Este era el primer partido en el Monumental contra Boca, después de Madrid. Una vez más, desde afuera presionaron para que el Millonario no tuviera su fiesta con su gente.

No es nuevo esto de que en cosas que exceden al partido en sí, intervengan personajes para blindar a un equipo que fue destruído durante los últimos cinco años. Primero recurrieron en La Boca, porque el club había encontrado una manera de que los jugadores se sintieran en casa. El verso de que el acondicionamiento del vestuario con banderas e imágenes de River eran un símbolo de malestar para los hinchas locales, era la primera defensa para evitar otra derrota. 

Mandaron a la Policía a revisar el equipo de utilería de un plantel de fútbol profesional, mientras que en su casa para vivir el folclore del fútbol vistieron una gallina con una camiseta con la banda y la metieron en el campo de juego, como también colgaron banderas con un tamaño que superan las medidas reglamentarias permitidas en los controles de seguridad, con recordatorios ofensivos y con palabras intimidantes, una amenaza que poco le afectó a los jugadores de River. Tiraron gas pimienta y poco intervino el Ministerio de Seguridad para evitar que un drone con un fantasma colgando paseara por dentro de la Bombonera. 

Dirigentes, jugadores y comunicadores fueron la voz del club y aprovecharon la ocasión para por ejemplo, acusar a los jugadores del Millonario de faloperos, chicanear con un huevo de pascua o un fantasma con una B. Las burlas aparecieron en todo tipo de formato durante años. Pero la respuesta de Gallardo y sus jugadores siempre fue la misma, la de «hablar» en la cancha. Los resultados fueron positivos en el último tiempo.

Lo ilógico es que ahora vengan a censurar nuestra fiesta, en nuestra casa.
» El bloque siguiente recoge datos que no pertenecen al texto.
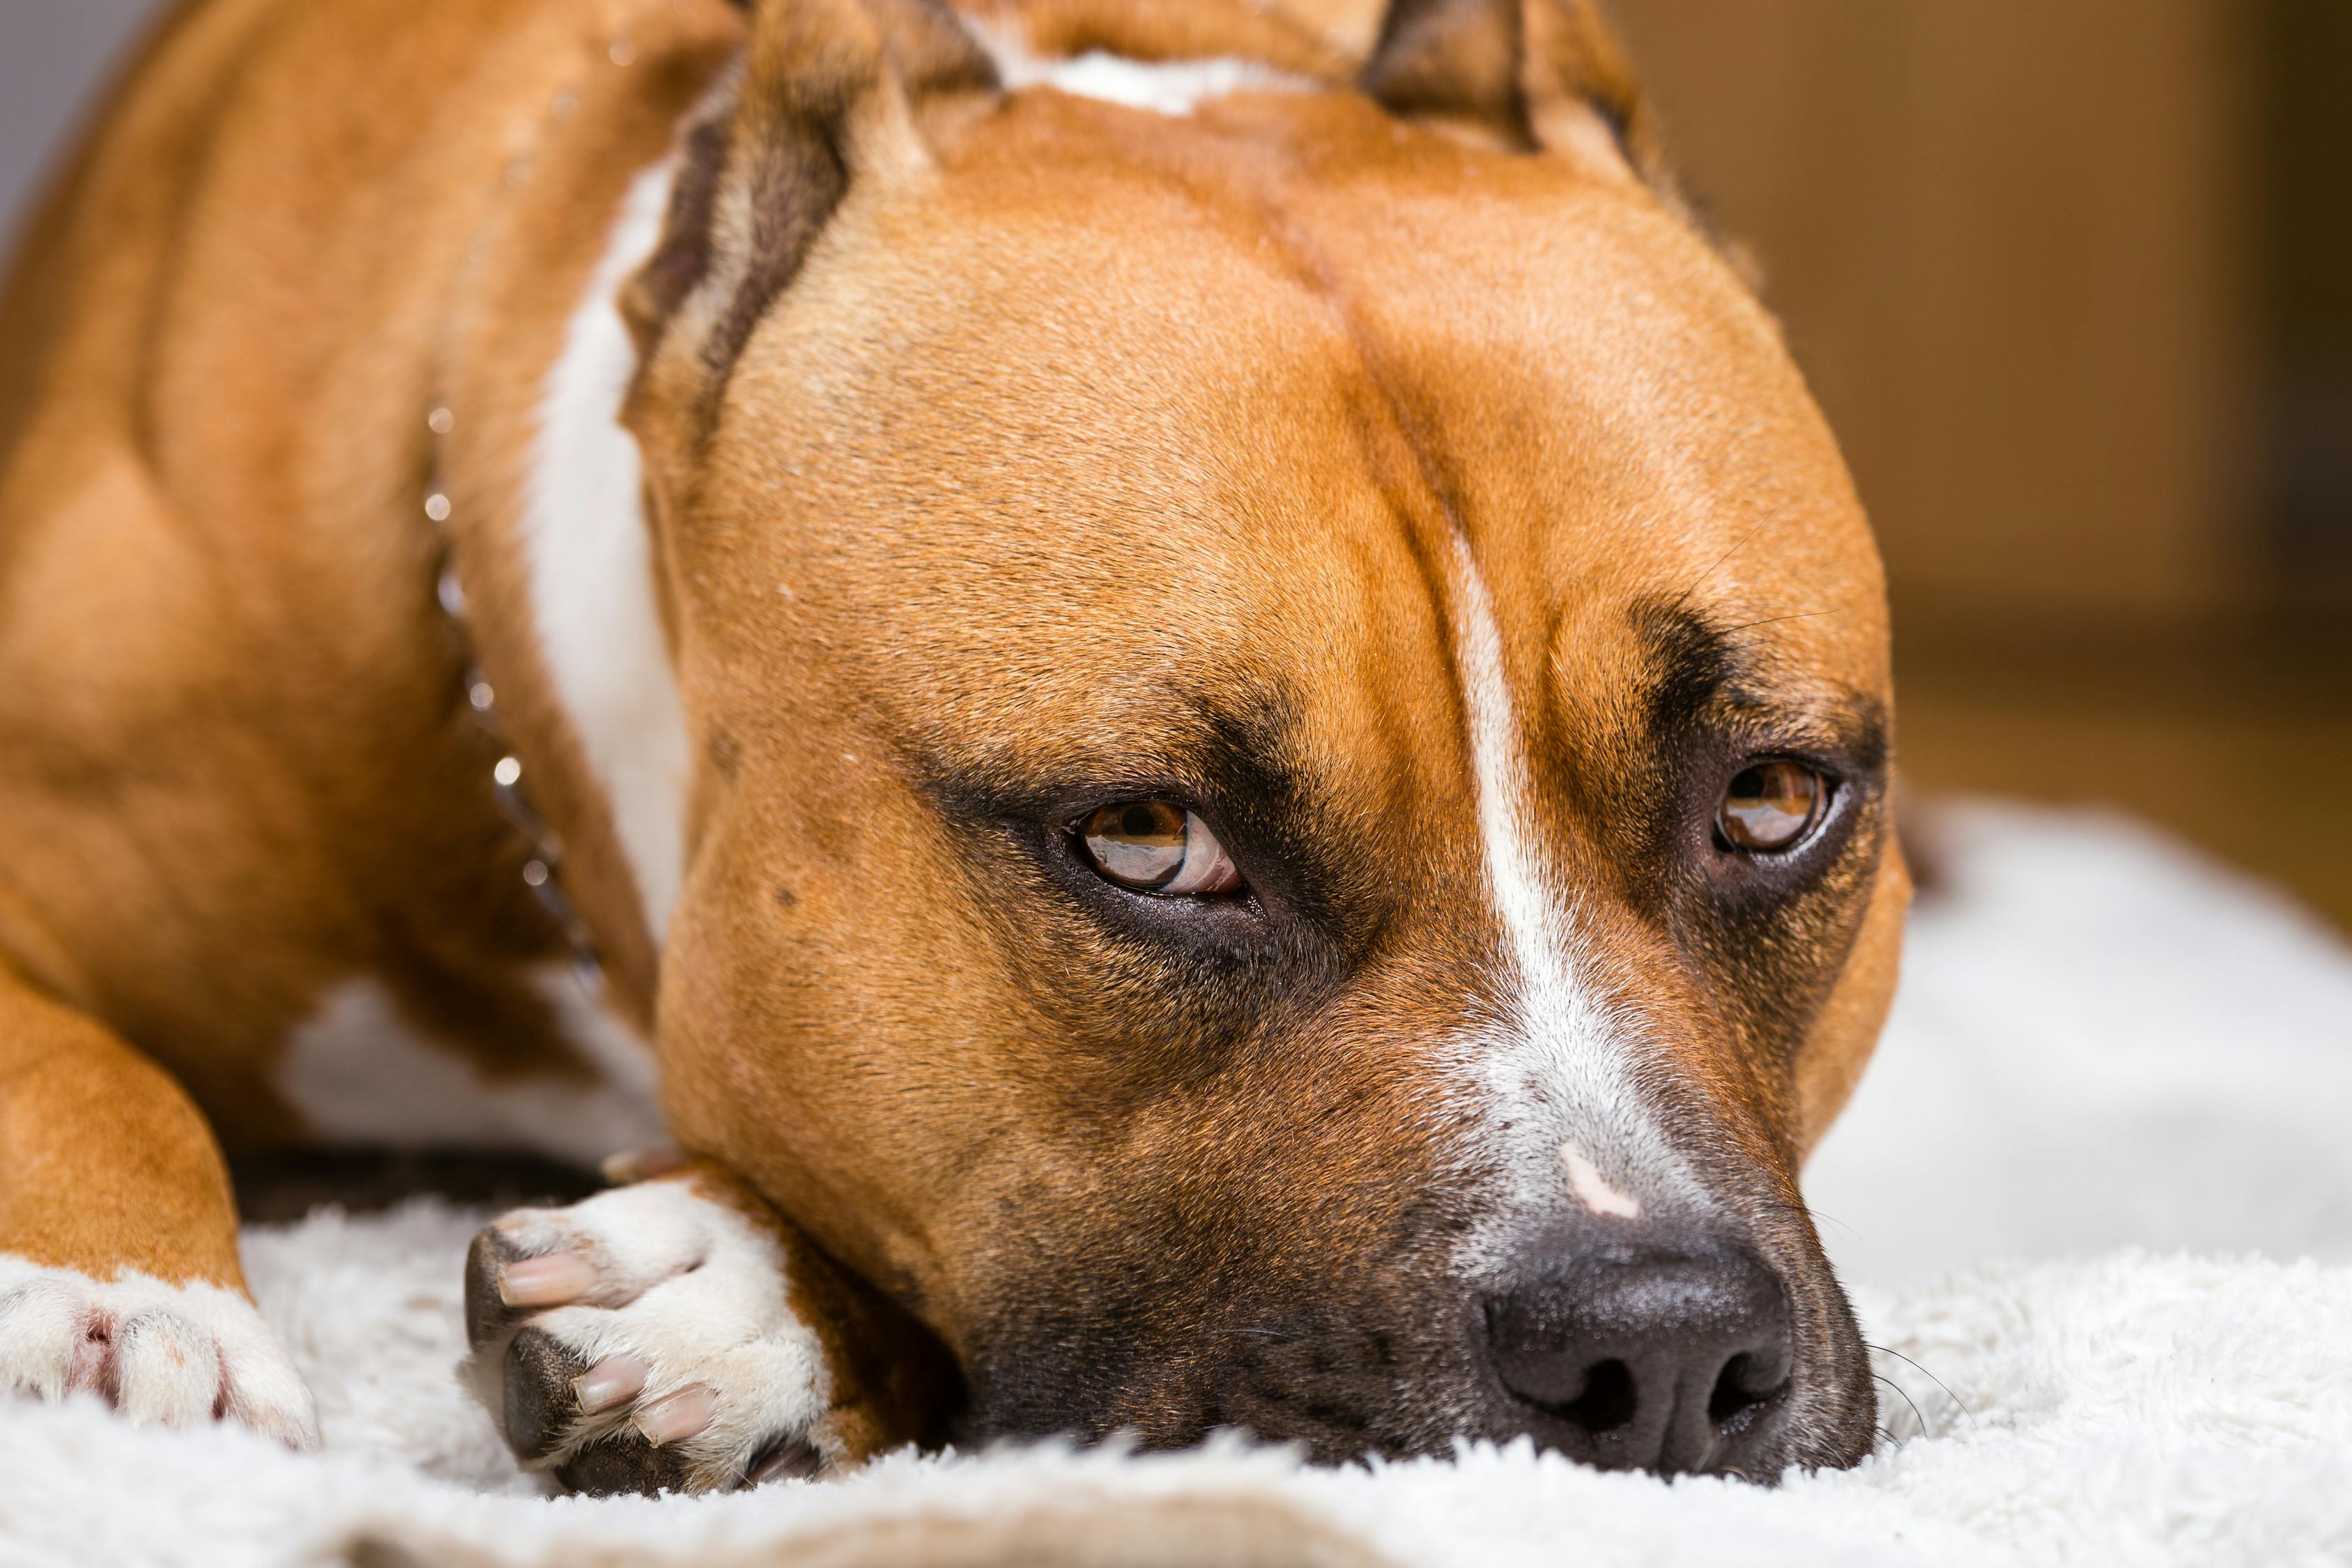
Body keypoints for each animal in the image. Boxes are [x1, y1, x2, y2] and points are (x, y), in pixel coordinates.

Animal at [0, 0, 1909, 1495]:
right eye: (1148, 841)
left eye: (1772, 802)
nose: (1657, 1347)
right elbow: (84, 1065)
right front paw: (126, 1306)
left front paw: (746, 1295)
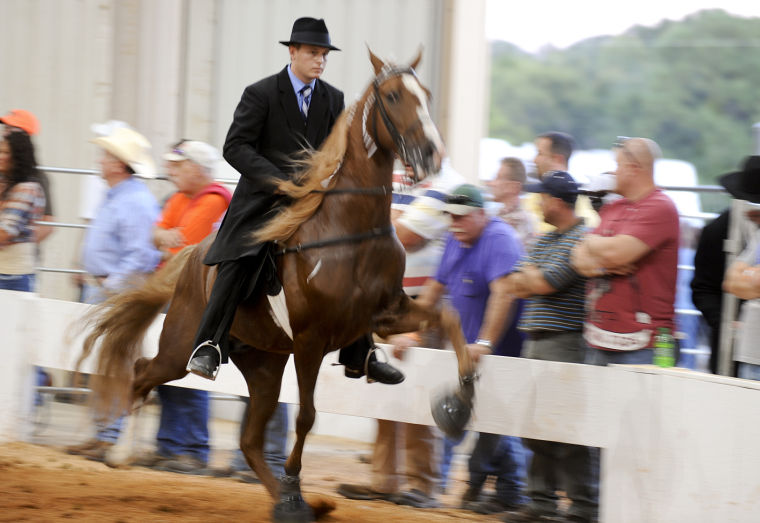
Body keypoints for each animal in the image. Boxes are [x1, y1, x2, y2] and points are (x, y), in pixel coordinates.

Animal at [78, 48, 476, 522]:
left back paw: (295, 502)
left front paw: (458, 405)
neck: (351, 231)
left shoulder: (387, 313)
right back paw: (122, 455)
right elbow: (306, 416)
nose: (433, 155)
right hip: (180, 346)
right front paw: (291, 488)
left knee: (249, 441)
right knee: (142, 374)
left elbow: (450, 317)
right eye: (395, 95)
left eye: (426, 95)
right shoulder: (310, 341)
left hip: (264, 364)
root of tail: (192, 256)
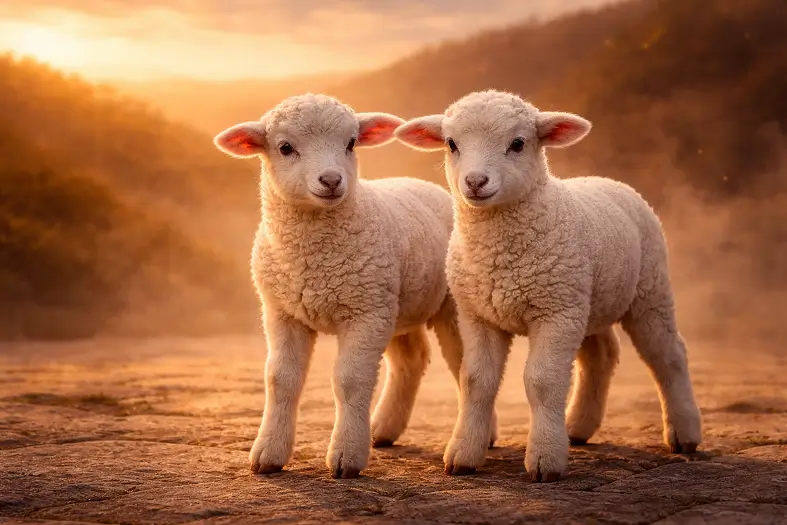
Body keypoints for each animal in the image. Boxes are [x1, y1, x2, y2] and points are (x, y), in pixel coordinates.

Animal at [213, 93, 495, 479]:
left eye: (350, 143)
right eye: (285, 147)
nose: (331, 180)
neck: (314, 260)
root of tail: (424, 184)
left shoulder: (365, 313)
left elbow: (350, 380)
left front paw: (346, 456)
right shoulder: (282, 312)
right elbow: (280, 380)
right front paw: (268, 454)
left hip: (443, 306)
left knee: (460, 363)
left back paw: (483, 437)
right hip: (397, 305)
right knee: (410, 360)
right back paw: (383, 430)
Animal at [394, 89, 703, 483]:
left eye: (518, 143)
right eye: (451, 144)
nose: (476, 182)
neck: (500, 254)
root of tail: (609, 180)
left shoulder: (555, 312)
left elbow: (542, 381)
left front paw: (545, 460)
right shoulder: (478, 315)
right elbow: (476, 380)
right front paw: (463, 455)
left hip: (648, 289)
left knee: (667, 354)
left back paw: (684, 433)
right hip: (588, 300)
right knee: (601, 355)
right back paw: (577, 427)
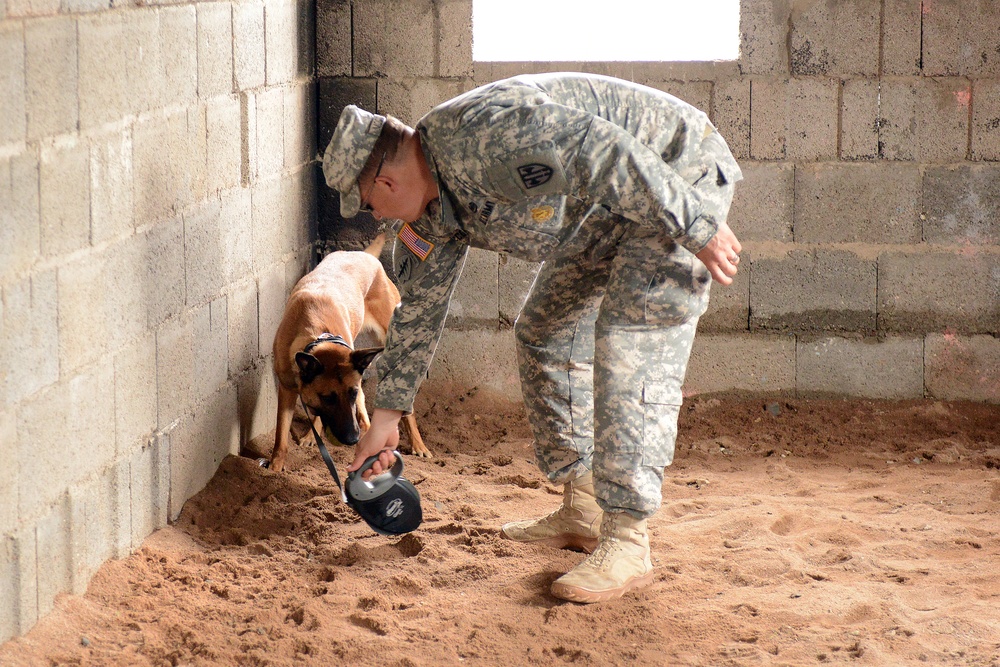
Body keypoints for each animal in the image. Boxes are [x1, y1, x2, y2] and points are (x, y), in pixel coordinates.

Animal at [264, 236, 428, 474]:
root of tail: (365, 255)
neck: (318, 332)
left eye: (352, 392)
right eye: (327, 397)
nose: (352, 438)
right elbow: (281, 435)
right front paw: (275, 468)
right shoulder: (287, 389)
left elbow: (361, 412)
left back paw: (415, 444)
La de diciembre la entendí porque un grupo de personas, sin justificar la provocación y el montaje de un operativo nefasto, actuaron como no se debe actuar entonces el castigo de llevar la final a Madrid, a pesar de estar en contra, tuvimos que bancarla. Pero ahora que prohiban el armado de un mosaico en una tribuna no tiene razón de ser. La justificación fue que “podría ser una provocación al rival”. ¿Quién determina si el diseño es para agredecerle a nuestros jugadores y cuerpo técnico los logros alcanzados en todo este tiempo o más que para burlarse del rival?

La balanza la inclinaron para su lado, desde el minuto 0. Gallardo tendrá otro desafío esta tarde, y estas son las cosas que mejor sabe aprovechar el Muñeco, porque mientras se preocupan por hacer todo lo posible para evitar todo tipo de burlas después de la humillación en Madrid, están desatendiendo el verdadero plan, porque Napoleón va por la batalla que nunca pudo ganar, la de llevarse los tres puntos en el Monumental.